WeWork's shares have lost almost all of its value since its launch through a blank-check merger in October 2021; as of Wednesday, they were trading at 13 cents for a price of about $260 million. Numerous executives have left their positions, including three board members last week and CEO Sandeep Mathrani in May.
WeWork announced on Tuesday that a new CEO search is underway.
The company's business plan entails signing long-term leases and short-term rentals for space. Over time, it grew quickly, but the global coronavirus pandemic reduced demand for shared office space.
"Fewer and fewer companies from mature large-cap businesses to startups are willing to enter into long-term leases for geographically fixed spaces," interim CEO David Tolley said on an analyst call on Wednesday.

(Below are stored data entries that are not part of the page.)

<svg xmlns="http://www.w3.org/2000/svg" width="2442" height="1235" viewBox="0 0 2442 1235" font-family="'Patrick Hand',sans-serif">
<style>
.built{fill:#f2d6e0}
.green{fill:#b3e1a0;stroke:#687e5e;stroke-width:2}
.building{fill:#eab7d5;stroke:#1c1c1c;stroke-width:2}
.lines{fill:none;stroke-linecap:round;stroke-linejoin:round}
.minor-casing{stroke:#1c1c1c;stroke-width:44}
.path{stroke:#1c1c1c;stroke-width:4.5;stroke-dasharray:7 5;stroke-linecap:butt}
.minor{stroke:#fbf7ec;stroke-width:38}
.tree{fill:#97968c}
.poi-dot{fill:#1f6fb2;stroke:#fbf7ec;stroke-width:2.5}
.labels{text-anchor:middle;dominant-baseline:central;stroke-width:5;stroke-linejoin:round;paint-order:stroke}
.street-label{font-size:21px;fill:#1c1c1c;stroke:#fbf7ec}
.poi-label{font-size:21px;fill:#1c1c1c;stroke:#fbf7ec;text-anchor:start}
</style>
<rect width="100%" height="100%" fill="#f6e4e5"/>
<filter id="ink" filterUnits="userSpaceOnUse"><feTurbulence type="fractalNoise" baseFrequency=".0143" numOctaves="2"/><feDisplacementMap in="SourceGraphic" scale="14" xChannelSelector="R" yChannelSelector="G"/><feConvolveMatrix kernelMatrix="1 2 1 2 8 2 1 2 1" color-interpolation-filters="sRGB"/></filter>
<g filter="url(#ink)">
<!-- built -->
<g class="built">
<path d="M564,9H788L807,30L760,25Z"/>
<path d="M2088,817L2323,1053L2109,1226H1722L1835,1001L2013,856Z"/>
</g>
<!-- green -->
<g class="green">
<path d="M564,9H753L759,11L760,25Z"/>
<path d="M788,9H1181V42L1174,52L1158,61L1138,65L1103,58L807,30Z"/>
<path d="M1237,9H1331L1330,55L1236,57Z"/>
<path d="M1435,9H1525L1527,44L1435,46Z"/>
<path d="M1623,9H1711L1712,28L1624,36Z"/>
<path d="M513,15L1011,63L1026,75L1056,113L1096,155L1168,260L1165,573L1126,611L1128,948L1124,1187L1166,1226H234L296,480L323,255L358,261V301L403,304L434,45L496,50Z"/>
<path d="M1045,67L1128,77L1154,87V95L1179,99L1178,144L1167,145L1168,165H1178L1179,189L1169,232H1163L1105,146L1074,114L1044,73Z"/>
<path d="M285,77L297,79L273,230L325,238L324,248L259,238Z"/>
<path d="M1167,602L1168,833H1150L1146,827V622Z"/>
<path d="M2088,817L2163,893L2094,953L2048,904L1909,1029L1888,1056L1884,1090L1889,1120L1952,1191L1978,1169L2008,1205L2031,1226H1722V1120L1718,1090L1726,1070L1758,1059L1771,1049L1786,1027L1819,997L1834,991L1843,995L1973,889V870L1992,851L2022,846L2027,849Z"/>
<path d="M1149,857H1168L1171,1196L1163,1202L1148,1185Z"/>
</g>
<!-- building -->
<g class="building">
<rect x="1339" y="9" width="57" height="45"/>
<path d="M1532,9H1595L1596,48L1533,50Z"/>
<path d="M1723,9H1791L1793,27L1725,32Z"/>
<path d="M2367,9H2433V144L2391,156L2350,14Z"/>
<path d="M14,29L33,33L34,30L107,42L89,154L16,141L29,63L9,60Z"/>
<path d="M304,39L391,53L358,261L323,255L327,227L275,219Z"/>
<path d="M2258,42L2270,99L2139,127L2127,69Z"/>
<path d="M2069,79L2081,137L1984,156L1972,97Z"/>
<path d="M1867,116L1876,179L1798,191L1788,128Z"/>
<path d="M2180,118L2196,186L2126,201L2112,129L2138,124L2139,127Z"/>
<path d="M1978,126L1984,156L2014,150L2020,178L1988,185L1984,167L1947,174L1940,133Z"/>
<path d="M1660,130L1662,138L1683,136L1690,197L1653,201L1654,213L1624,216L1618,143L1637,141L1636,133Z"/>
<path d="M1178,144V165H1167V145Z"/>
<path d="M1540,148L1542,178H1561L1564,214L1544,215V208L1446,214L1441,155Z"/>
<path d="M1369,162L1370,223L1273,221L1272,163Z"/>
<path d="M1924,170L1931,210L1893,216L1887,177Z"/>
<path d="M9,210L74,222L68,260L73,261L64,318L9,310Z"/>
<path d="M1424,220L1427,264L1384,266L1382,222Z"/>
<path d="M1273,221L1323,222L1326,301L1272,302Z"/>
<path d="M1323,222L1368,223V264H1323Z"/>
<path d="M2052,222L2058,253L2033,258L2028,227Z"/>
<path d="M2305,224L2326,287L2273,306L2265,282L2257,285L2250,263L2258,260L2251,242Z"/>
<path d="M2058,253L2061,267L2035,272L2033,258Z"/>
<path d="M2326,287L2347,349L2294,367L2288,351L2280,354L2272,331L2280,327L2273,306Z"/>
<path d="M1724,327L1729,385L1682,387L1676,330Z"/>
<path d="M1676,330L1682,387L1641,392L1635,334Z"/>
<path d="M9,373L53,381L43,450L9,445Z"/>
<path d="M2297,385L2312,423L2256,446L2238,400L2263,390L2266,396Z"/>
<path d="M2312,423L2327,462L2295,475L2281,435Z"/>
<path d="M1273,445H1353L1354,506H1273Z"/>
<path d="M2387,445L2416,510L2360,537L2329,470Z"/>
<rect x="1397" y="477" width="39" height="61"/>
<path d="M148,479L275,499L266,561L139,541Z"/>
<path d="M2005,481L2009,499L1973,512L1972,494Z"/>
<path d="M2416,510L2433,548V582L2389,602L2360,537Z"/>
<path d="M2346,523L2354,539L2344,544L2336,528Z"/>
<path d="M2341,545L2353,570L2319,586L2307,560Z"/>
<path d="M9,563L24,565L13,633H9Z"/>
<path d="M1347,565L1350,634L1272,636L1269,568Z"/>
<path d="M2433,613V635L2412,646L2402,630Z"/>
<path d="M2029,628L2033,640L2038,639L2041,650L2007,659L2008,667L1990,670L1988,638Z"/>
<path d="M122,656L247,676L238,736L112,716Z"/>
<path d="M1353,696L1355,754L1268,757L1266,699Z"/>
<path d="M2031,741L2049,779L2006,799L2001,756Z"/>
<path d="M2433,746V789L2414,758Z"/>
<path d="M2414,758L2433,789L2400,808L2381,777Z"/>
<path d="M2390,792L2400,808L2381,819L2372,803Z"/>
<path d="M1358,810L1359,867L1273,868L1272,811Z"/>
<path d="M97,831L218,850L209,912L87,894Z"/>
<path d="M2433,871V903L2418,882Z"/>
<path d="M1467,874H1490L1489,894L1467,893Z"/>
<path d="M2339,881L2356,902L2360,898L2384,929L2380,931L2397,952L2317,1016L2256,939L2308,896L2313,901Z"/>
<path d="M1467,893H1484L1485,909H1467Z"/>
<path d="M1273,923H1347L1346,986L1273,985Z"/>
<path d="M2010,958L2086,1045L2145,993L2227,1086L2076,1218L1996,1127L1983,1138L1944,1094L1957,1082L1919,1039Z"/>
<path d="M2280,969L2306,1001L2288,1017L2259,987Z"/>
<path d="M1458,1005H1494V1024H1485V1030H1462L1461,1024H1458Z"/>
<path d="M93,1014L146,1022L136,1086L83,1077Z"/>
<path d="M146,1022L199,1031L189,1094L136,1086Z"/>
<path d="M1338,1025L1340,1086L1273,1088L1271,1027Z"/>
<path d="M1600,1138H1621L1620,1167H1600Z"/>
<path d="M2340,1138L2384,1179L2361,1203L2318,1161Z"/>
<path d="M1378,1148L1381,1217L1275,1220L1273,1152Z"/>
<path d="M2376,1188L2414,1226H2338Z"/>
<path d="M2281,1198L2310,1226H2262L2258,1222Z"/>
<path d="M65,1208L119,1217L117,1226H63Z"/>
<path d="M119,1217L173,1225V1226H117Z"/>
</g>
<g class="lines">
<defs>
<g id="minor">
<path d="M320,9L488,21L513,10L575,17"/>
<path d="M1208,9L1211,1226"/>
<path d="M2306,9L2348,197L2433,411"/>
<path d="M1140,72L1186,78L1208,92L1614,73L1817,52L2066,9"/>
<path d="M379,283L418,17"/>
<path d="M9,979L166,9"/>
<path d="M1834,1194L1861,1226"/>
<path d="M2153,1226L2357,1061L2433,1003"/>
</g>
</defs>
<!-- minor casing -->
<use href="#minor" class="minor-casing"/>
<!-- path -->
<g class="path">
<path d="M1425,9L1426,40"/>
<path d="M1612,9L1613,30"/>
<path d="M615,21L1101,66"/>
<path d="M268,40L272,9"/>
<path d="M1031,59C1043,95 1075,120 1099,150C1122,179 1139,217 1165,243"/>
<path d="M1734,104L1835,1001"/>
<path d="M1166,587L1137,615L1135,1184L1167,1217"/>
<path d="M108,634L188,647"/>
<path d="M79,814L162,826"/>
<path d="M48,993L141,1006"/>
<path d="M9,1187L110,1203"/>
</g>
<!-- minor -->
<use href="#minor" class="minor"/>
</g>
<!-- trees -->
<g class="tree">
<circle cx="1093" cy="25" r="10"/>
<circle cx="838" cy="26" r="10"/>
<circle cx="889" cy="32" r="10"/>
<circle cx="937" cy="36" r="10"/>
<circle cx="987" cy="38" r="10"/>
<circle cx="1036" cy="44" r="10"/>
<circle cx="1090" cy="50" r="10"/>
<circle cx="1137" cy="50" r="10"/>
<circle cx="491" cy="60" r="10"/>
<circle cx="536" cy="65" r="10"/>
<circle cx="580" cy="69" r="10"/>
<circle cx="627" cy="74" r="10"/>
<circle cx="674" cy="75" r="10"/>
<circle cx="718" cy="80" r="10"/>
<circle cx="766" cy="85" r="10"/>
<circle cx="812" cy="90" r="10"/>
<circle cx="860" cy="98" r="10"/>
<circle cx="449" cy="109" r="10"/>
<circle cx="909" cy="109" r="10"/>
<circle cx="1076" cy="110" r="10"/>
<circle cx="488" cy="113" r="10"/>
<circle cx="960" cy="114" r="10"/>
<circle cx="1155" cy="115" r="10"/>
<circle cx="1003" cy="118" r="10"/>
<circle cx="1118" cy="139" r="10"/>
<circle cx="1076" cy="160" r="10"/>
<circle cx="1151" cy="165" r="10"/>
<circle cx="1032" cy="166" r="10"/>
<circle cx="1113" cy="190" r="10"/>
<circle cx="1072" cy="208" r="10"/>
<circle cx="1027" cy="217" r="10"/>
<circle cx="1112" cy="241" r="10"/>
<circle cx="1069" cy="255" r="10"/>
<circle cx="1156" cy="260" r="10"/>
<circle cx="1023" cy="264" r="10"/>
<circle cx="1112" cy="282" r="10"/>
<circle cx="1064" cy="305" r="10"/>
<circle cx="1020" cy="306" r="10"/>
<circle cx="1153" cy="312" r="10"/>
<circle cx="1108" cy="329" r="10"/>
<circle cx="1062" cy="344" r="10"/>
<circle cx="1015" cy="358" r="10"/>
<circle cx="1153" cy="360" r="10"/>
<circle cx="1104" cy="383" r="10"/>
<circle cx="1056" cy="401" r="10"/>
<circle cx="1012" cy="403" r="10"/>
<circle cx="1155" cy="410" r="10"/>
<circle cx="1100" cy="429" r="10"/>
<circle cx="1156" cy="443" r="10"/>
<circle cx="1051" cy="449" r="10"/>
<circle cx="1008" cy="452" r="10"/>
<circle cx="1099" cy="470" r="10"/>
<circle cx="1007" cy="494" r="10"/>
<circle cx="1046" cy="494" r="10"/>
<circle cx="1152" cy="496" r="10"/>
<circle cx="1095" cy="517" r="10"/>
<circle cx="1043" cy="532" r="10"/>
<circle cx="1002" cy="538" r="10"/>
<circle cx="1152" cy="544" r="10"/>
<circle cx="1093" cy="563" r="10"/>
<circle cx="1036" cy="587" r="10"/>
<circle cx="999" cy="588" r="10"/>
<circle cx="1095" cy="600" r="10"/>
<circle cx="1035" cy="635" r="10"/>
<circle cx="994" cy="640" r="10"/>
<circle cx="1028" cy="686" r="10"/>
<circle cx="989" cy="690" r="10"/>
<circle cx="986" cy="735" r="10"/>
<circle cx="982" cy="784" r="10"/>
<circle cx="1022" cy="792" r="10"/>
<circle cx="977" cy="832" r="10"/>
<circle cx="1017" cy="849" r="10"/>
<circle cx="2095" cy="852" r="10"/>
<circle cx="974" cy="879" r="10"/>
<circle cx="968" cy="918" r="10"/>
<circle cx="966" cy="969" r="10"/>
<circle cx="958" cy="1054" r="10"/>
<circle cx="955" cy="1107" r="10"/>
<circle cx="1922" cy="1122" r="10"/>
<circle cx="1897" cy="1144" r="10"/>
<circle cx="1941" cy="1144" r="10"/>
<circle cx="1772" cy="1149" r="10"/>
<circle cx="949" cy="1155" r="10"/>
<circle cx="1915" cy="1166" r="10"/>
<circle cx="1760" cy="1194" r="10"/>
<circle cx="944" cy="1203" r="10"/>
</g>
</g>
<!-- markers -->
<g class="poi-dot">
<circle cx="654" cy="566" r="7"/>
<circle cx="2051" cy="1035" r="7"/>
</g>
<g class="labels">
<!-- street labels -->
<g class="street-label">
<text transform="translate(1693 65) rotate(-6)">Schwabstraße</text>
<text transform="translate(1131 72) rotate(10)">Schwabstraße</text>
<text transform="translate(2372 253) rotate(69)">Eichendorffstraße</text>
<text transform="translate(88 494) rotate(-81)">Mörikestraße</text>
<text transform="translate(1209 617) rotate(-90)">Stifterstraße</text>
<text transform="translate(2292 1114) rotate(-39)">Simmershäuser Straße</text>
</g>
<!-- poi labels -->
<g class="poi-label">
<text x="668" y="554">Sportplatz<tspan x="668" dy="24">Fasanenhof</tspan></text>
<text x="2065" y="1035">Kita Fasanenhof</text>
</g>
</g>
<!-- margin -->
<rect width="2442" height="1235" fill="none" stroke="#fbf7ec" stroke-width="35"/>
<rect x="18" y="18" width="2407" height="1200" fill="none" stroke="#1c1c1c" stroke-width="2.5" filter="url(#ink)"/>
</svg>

The continuous issues are a disgrace for SoftBank, which has continued to invest in the business for the past few years. Masayoshi Son, the CEO of that business, had personally funded Neumann and, in 2019, after WeWork's failed IPO, provided a $10 billion bailout for the company.
After investing in WeWork, SoftBank suffered losses in the billions of dollars. The company's supporter later expressed sorrow, saying that his "judgement was poor in many ways and I am reflecting deeply on that."
WeWork reached an agreement in March to reduce debt by around $1.5 billion and postpone the maturity of some debt in order to save money.
WeWork nonetheless lost $646 million in cash in the first six months of the year, but cost cutbacks helped the company record a reduced net loss of $349 million in the second quarter compared to $577 million a year earlier. At the end of June, it had $205 million on hand.
"Flexible workspaces have a future in the office ecosystem, but WeWork, in its current state, may not," BTIG analysts wrote on Wednesday as they downgraded the stock to "neutral."
WeWork stated that it intended to reduce rent and lease costs, manage expenses, and curb member churn in order to increase liquidity.
The company's India subsidiary claimed that unit would not be impacted by the bankruptcy warning.